In conjunction with the Disk Store Monitor warnings and errors, an IOException with the message Not enough space left on device like below may also be thrown either by a Geode thread or an application thread.

[error 2015/04/02 16:29:33.502 PDT server1 <ServerConnection on port 41310 Thread 18> tid=0x66] A DiskAccessException has occurred while writing to the disk for region /__PR/_B__trades_68. The cache will be closed.
com.gemstone.gemfire.internal.InsufficientDiskSpaceException: For DiskStore: DEFAULT: Could not pre-allocate file /path/to/server1/./BACKUPDEFAULT_2.crf with size=966,367,641, caused by java.io.IOException: Not enough space left on device
...
Caused by: java.io.IOException: Not enough space left on device
	at com.gemstone.gemfire.internal.shared.NativeCallsJNAImpl$POSIXNativeCalls.preBlow(NativeCallsJNAImpl.java:336)
	at com.gemstone.gemfire.internal.cache.Oplog.preblow(Oplog.java:1028)

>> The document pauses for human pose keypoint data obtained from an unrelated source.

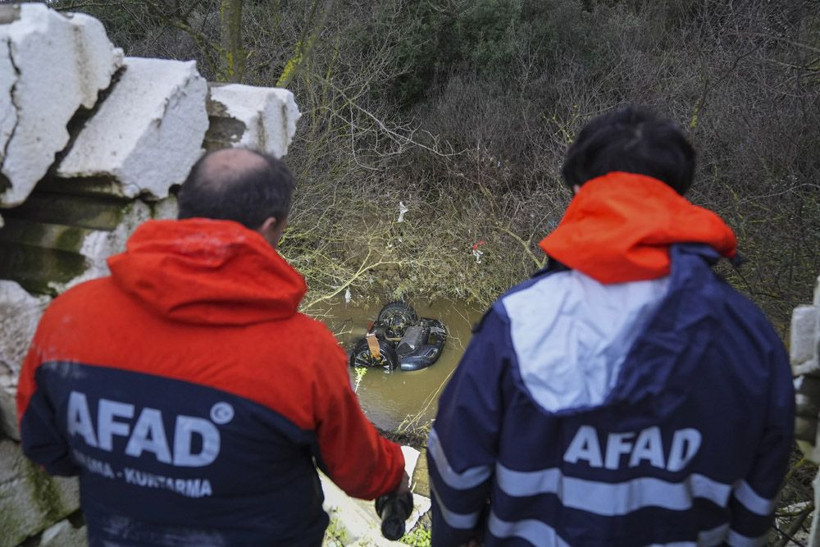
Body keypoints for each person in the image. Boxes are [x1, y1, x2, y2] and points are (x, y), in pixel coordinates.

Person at [427, 106, 795, 546]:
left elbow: (457, 463)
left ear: (580, 191)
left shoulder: (520, 321)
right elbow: (757, 498)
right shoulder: (753, 338)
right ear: (679, 194)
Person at [17, 148, 409, 546]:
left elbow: (46, 448)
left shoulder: (69, 316)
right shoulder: (304, 352)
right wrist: (394, 474)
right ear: (271, 226)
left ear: (185, 207)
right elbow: (360, 470)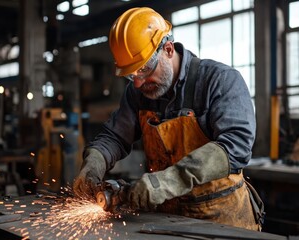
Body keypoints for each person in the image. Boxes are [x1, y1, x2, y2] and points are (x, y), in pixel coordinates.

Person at [73, 7, 264, 231]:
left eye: (144, 69)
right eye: (131, 74)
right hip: (167, 220)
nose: (137, 82)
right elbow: (115, 136)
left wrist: (167, 182)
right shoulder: (138, 93)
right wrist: (94, 163)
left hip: (223, 220)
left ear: (169, 49)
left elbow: (236, 146)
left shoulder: (219, 81)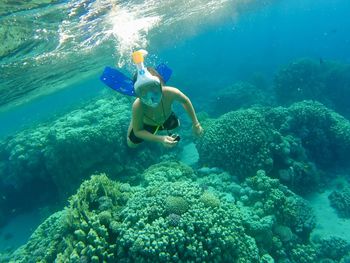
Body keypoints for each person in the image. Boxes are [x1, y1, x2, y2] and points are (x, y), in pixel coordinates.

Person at [127, 50, 203, 148]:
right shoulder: (138, 106)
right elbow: (138, 131)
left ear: (161, 85)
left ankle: (138, 119)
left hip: (166, 118)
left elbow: (185, 101)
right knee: (132, 144)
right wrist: (160, 139)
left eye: (153, 87)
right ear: (137, 94)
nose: (150, 96)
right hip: (147, 125)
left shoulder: (170, 92)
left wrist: (196, 123)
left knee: (176, 126)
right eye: (143, 92)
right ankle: (134, 120)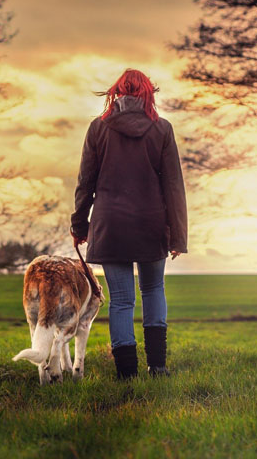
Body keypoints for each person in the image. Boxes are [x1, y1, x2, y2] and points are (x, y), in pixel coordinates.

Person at [70, 68, 188, 379]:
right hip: (151, 224)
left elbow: (86, 182)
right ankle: (158, 367)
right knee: (153, 290)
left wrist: (79, 226)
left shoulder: (98, 128)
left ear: (116, 93)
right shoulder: (162, 129)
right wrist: (177, 236)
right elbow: (173, 185)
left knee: (121, 300)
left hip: (111, 225)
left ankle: (126, 375)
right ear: (149, 94)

###df One way to see disk space usage of a given disk is to use the operating system df command like:

df -h .
Filesystem      Size  Used Avail Use% Mounted on
/dev/sdb1        68G   63G  1.1G  99% /disk1

###vsd Another way to determine whether there is a disk issue is to use vsd to display the disk free space values contained in a given Geode statistics archive. ####VMStats The chart below shows DiskDirStats volumeFreeSpace values. The DiskDirStats volumeFreeSpace values show the available usable space in the directory. In this case, the disk store ran out of disk space. DiskDirStats

Action

There are several actions that can help alleviate disk issues issues, including:

  • Remove old Geode log and statistics files
  • Compact the Geode region and queue persistence files
  • Configure Geode log and statistics rolling so earlier logs and statistics files are deleted
  • Add additional disks for region and queue persistence and overflow

For additional details, see the Geode Users Guide.